- [What to produce]
Exactly as written, set down each line of the data below except its pictures.

Collection entries
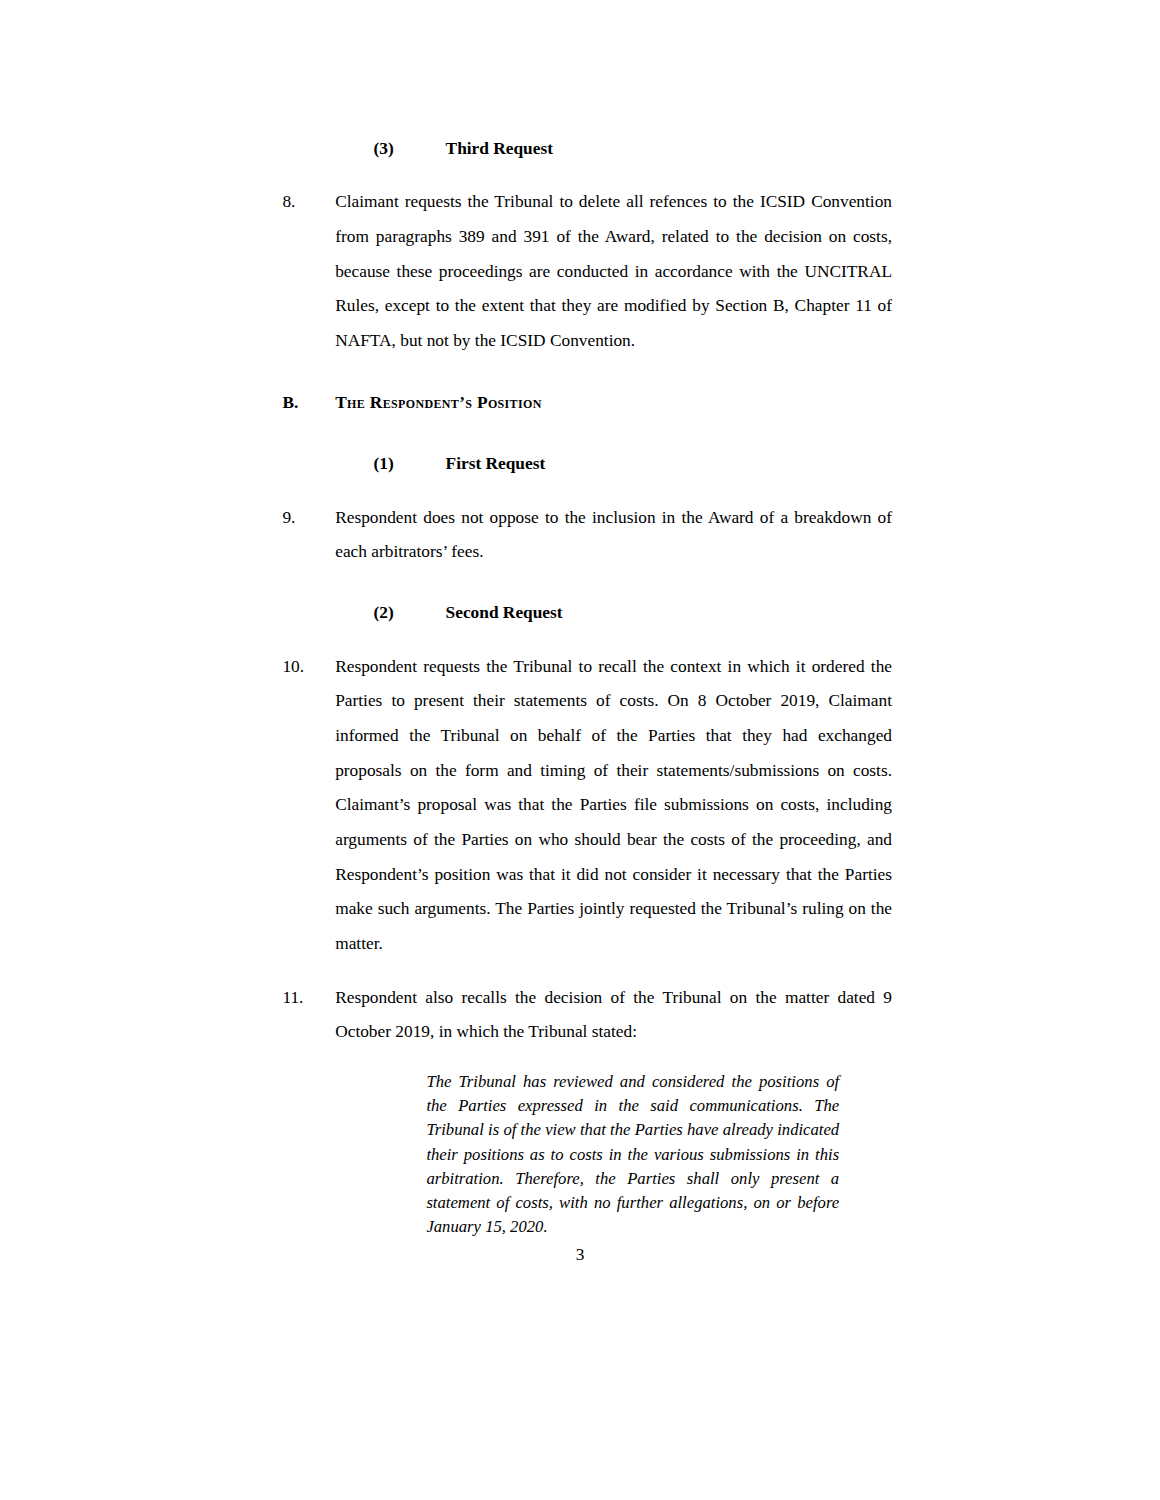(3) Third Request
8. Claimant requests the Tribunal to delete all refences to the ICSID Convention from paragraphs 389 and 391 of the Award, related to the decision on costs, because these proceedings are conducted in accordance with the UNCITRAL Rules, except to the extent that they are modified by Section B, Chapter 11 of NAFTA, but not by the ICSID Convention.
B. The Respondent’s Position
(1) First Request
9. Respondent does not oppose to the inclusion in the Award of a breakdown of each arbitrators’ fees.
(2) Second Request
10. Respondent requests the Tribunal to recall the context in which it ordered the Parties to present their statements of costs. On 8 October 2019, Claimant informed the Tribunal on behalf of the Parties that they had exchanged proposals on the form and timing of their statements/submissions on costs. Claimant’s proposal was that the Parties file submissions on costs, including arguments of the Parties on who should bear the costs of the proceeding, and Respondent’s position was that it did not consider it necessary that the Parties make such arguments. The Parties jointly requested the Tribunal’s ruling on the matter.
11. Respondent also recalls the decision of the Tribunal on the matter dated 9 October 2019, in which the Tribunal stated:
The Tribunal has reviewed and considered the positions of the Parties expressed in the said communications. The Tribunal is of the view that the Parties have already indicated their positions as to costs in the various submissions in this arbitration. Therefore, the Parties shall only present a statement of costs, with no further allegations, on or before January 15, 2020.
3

- [Task output]
(3) Third Request
8. Claimant requests the Tribunal to delete all refences to the ICSID Convention from paragraphs 389 and 391 of the Award, related to the decision on costs, because these proceedings are conducted in accordance with the UNCITRAL Rules, except to the extent that they are modified by Section B, Chapter 11 of NAFTA, but not by the ICSID Convention.
B. The Respondent’s Position
(1) First Request
9. Respondent does not oppose to the inclusion in the Award of a breakdown of each arbitrators’ fees.
(2) Second Request
10. Respondent requests the Tribunal to recall the context in which it ordered the Parties to present their statements of costs. On 8 October 2019, Claimant informed the Tribunal on behalf of the Parties that they had exchanged proposals on the form and timing of their statements/submissions on costs. Claimant’s proposal was that the Parties file submissions on costs, including arguments of the Parties on who should bear the costs of the proceeding, and Respondent’s position was that it did not consider it necessary that the Parties make such arguments. The Parties jointly requested the Tribunal’s ruling on the matter.
11. Respondent also recalls the decision of the Tribunal on the matter dated 9 October 2019, in which the Tribunal stated:
The Tribunal has reviewed and considered the positions of the Parties expressed in the said communications. The Tribunal is of the view that the Parties have already indicated their positions as to costs in the various submissions in this arbitration. Therefore, the Parties shall only present a statement of costs, with no further allegations, on or before January 15, 2020.
3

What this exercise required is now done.